Harvard. Yale. Princeton. Dartmouth.
In New York, Wall Street firms recruit heavily from these prestigious East Coast schools, while students from the Carlson School of Management and other Midwest institutions struggle for attention.
“If you don’t have an Ivy League background, it takes more to get face time, more to get an interview. And you just have to be lucky sometimes,” said Matt Monson, a 2005 Carlson School finance and marketing graduate.
Monson got lucky, he said, landing a full-time job with UBS where he had interned the previous summer. Over the past few years, he and several other Carlson School students have exchanged “Minnesota nice” for the straightforwardness of New York City.
Before heading out, these students received practical training at the Carlson Funds Enterprise, a student-run program that manages the investments of several local banks. The six-credit class meets for three semesters at a Carlson School lab, where they learn the ins and outs of investing. Currently, 22 graduate students and five undergraduates are participating, and each is assigned a mentor.
“At age 55, I didn’t think I was washed up,” said Carlson Funds Enterprise director Joe Barsky, who came out of retirement two years ago to guide the fund after spending the previous 24 years working for Ameriprise and its predecessor. “Here is a great opportunity to help somebody get into the business and figure out where they want to go. That’s my role here.”
The students have performed “outstandingly well,” besting many professional investors, Barsky said. Since its inception in 1998, the Carlson Growth Fund has grown by more than 75 percent. Another fund, the two-year-old slow-growth Fixed Income Fund has seen smaller, yet steady gains.
Though he spends five to 15 hours a week for two credits a semester, the experience has been worth it, said Brandon Kanz, a second-year graduate student in business administration who was putting in extra time at the lab Thursday afternoon.
“If you want to go into the investment management business, it’s the only way you can get hands-on experience,” he said.
Before Barsky took over, the Carlson Funds Enterprise enrolled only graduate students. But since New York companies prefer plucking undergraduates directly from college, he said he decided to let a few of them into the class so they could get crucial experience. He hopes that someday the program will be the best in the nation, he said.

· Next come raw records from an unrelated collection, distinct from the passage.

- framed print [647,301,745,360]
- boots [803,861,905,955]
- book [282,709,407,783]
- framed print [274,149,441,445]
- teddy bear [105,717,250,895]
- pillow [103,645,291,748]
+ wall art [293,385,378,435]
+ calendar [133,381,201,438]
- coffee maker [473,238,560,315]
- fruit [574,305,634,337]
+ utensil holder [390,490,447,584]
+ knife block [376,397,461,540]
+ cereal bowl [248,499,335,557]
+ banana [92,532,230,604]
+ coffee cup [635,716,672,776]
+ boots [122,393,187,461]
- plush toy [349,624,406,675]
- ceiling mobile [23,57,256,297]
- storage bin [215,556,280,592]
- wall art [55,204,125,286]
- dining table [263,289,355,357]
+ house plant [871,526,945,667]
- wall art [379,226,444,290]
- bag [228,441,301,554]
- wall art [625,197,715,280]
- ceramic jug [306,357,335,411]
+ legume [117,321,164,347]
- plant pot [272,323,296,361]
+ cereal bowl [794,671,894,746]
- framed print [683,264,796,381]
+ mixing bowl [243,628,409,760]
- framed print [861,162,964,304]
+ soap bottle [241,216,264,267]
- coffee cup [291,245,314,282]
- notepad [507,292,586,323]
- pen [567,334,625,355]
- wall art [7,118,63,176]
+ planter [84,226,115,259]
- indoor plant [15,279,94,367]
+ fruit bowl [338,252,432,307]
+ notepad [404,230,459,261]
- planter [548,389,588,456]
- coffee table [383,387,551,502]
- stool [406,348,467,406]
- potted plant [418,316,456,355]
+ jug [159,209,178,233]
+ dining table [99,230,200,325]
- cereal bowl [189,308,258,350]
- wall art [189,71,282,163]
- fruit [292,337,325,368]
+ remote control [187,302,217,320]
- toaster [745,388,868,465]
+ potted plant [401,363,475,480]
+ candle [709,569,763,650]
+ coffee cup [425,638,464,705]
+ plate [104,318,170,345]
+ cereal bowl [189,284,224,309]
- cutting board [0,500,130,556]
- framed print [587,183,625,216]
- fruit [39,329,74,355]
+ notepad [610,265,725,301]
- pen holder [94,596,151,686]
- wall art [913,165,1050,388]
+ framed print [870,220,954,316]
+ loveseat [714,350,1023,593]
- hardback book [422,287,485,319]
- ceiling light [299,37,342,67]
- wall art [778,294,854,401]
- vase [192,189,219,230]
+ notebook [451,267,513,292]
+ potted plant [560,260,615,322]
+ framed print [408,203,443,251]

But school can prepare students only so much for the Wall Street work environment, which Nasdaq chief executive Robert Greifeld called “open and unfettered capitalism,” in an interview at the University last month.
The Carlson School taught the basics, but the real investment-banking world is much more complicated, said Monson, who specializes in debt products.
“It was a base, a foundation to start,” he said. “Now we’ve gone 10 times beyond where we were in school.”
After earning a biology degree from Carleton College and working on the Human Genome Project, Avanish Vellanki decided to enroll at the Carlson School to pursue his MBA, which he received in 2004. Now he’s working 15 hours a day for Bear Stearns, where he analyzes biotechnology stocks.
The long hours are worth it, he said, because of Wall Street’s significant influence on the rest on the world.
“I think I was prepared for what I was getting into,” he said. “In Manhattan, life is work. It’s really all about the career.”
New York “fed my personality and energy level,” said Ana Sarmiento, who studies finance and international business at the Carlson School.
Five years ago, the Colombia native couldn’t speak English. Next spring, Sarmiento will return to New York to work for Lehman Brothers ” the same place she interned this summer.
“If I get tired of it, I’ll probably go back to school for an MBA,” she said.